= Problem =
Update the listing from the line with "Vidéo – Le premier" to the line with "ارتباط باما" by changing "décembre" to "novembre", leaving all else as it stands.

+++ Data provided +++

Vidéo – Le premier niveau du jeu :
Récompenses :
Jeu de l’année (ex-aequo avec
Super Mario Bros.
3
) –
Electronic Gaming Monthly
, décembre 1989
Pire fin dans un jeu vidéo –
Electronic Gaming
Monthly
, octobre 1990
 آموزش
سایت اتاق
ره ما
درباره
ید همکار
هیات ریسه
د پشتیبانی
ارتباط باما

+++
+++ Data provided +++

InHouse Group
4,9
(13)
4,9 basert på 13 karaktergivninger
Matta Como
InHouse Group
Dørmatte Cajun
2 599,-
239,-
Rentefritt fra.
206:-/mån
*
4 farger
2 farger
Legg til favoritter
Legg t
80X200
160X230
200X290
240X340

+++

= Your solution =
Vidéo – Le premier niveau du jeu :
Récompenses :
Jeu de l’année (ex-aequo avec
Super Mario Bros.
3
) –
Electronic Gaming Monthly
, novembre 1989
Pire fin dans un jeu vidéo –
Electronic Gaming
Monthly
, octobre 1990
 آموزش
سایت اتاق
ره ما
درباره
ید همکار
هیات ریسه
د پشتیبانی
ارتباط باما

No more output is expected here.